Between 1 and 10 in every 100 people have one or more of these.
- Skin rashes that are usually mild – let your doctor or nurse know if you have a rash or dry skin
- Headaches affect about 1 in 10 women (10%)
- Dizziness occurs in around 1 in 10 women (10%) – don't drive or operate machinery if you have this
- Generally feeling ill (malaise)
- Feeling or being sick – this is usually mild and can be easily controlled by anti sickness tablets. It affects about 1 in 10 women (10%)
- Fluid retention causing ankle and or finger swelling occurs in about 1 in 10 women (10%)
- Loss of appetite
- Hair thinning
- Diarrhoea – if this happens it is usually mild. Drink plenty of fluids. If it gets severe or continues you could become dehydrated, so tell your doctor or nurse
- Constipation occurs in some people. Drink plenty of fluids. Tell your doctor or nurse if it gets severe or continues for more than 3 days
- Vaginal dryness – let your doctor or nurse know if you have this. Medicines can help
- Lower interest in sex (reduced libido)
- Sadness or depression
- A cough and breathlessness – this affects less than 1 in 10 women (10%)
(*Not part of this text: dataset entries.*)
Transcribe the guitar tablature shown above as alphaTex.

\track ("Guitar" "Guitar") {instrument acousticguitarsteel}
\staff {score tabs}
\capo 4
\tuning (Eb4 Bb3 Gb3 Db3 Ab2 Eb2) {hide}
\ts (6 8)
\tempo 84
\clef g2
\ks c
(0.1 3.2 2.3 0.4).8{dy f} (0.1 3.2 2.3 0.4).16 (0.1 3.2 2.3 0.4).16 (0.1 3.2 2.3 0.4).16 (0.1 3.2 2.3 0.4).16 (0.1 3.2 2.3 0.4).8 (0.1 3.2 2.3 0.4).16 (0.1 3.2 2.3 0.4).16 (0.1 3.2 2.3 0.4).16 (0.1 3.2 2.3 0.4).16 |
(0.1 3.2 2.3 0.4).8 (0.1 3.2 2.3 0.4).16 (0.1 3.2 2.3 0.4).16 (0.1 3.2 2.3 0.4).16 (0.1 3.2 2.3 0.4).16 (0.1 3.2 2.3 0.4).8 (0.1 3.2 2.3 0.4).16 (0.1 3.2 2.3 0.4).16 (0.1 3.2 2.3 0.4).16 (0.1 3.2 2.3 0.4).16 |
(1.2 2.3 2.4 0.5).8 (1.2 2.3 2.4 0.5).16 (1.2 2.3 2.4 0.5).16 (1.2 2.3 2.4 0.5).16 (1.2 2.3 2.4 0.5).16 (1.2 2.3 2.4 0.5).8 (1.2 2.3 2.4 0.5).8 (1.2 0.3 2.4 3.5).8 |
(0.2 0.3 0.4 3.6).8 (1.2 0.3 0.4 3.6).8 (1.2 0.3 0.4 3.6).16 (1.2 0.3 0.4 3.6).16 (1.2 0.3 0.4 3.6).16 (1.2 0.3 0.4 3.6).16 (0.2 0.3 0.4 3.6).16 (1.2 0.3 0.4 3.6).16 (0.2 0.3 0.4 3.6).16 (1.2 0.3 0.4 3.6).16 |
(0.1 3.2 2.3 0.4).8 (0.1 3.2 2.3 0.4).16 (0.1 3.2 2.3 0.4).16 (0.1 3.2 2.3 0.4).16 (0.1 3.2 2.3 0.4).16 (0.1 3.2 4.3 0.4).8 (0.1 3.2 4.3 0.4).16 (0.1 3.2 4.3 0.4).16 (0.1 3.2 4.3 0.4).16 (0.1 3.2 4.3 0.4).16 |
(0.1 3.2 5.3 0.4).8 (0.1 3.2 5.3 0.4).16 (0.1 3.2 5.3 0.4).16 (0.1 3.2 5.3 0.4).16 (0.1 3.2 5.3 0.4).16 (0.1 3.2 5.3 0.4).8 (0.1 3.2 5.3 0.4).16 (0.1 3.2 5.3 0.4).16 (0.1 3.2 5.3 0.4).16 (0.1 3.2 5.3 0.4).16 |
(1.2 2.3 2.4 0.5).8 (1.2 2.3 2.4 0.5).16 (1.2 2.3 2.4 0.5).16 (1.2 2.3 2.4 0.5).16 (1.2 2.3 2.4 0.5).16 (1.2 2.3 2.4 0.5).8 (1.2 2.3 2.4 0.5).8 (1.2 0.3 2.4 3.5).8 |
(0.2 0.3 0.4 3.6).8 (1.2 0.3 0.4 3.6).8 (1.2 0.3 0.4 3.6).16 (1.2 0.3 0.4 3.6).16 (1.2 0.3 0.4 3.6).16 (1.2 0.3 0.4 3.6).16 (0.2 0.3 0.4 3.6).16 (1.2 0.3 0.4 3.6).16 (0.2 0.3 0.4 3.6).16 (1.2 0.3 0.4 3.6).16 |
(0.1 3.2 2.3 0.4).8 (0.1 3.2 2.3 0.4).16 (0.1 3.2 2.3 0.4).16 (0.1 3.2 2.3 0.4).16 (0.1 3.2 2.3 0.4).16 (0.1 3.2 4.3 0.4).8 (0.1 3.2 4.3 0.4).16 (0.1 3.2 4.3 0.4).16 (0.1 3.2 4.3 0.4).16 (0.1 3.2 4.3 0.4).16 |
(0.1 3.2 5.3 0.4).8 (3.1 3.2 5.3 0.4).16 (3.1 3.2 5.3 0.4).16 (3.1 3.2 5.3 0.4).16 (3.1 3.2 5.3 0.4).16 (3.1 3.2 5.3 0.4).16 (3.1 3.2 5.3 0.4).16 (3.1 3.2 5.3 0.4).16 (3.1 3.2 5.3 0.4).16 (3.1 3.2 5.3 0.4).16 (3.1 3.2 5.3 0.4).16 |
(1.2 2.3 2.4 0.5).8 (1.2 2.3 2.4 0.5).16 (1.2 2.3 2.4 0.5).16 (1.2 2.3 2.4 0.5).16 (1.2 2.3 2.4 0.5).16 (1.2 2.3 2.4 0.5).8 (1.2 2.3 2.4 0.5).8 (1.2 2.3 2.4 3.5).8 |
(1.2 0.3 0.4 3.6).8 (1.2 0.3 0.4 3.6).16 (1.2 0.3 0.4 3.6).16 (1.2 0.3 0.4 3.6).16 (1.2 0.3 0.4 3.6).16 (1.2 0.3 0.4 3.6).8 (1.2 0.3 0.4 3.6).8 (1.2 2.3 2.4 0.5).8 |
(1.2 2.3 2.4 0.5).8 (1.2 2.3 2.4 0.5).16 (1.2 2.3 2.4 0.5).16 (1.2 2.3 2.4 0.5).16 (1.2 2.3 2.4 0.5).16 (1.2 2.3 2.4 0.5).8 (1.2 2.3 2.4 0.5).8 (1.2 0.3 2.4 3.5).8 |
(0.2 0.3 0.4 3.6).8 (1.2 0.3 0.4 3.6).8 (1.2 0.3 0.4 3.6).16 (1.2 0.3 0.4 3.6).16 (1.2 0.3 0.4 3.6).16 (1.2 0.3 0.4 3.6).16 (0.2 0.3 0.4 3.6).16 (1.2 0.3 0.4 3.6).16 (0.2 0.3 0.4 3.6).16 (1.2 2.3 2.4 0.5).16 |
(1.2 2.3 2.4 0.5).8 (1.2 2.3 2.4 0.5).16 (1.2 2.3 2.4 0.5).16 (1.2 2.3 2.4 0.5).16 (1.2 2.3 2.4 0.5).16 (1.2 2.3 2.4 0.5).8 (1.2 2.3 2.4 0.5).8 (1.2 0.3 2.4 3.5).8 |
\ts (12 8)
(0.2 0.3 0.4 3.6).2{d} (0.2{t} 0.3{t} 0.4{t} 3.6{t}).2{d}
- Weakening of the bones (osteoporosis) caused by a lack of oestrogen over a long period of time – your bones may be more likely to break. You will have a DEXA scan to check your bone strength before you start treatment
- Vaginal bleeding – this mainly happens when women change from one type of hormone therapy to another during the first few weeks of treatment. Tell your doctor or nurse if the bleeding continues. This affects fewer than 5 out of 100 women (5%)
- Muscle pain
- Weight gain – it can be difficult to keep a normal weight when taking hormone therapy. Talk to your nurse about eating healthily and ways to maintain a healthy weight
- Higher blood pressure than normal (hypertension) – you will have regular blood pressure checks
- Pain in the abdomen – tell your doctor or nurse if you have this
Fewer than 1 in 100 people have these effects.
- Nervous disorders, such as anxiety, nervousness, feeling irritable, drowsiness, or memory problems
- Difficulty sleeping
- Changes in sensation, especially touch
- Eyesight changes such as blurred vision
- Red, sore eyes
- A faster heart rate or feeling of the heart beating (palpitations)
- Joint stiffness (arthritis)
- Pain, stiffness, and clicking in a finger or thumb and a small lump in the palm at the base of the affected finger or thumb. This condition is called trigger finger and the affected finger may get stuck when bent towards the palm. Tell your doctor or nurse if you have this
- Pain, a weaker grip, and numbness and tingling can occur in one or both hands, particularly in the fingers and thumb. This condition is called carpal tunnel syndrome. It is caused by pressure on a nerve that passes through the wrist into the hand. Tell your doctor or nurse if you have this
- Breast pain
- A high temperature (fever)
- Taste changes
- A dry mouth and feeling thirsty
- Weight loss
- Urine infections
Talk to your doctor, pharmacist or nurse about all your side effects so they can help you manage them. They can give you advice or reassure you. Your nurse will give you a contact number to ring if you have any questions or problems. If in doubt, call them.
Tell your doctor about any other medicines you are taking, including vitamins, herbal supplements and over the counter remedies. Some drugs can react together.
Pregnancy and contraception
This drug may harm a baby developing in the womb. It is important not to become pregnant while you are having treatment and for a few months afterwards. Even if you have had your menopause, talk to your doctor or nurse about effective contraception before starting treatment.
This page doesn't list all the very rare side effects of this treatment that are very unlikely to affect you. For further information look at the Electronic Medicines Compendium website at www.medicines.org.uk.
If you have a side effect not mentioned here that you think may be due to this treatment you can report it to the Medicines Health and Regulatory Authority (MHRA) at yellowcard.mhra.gov.uk.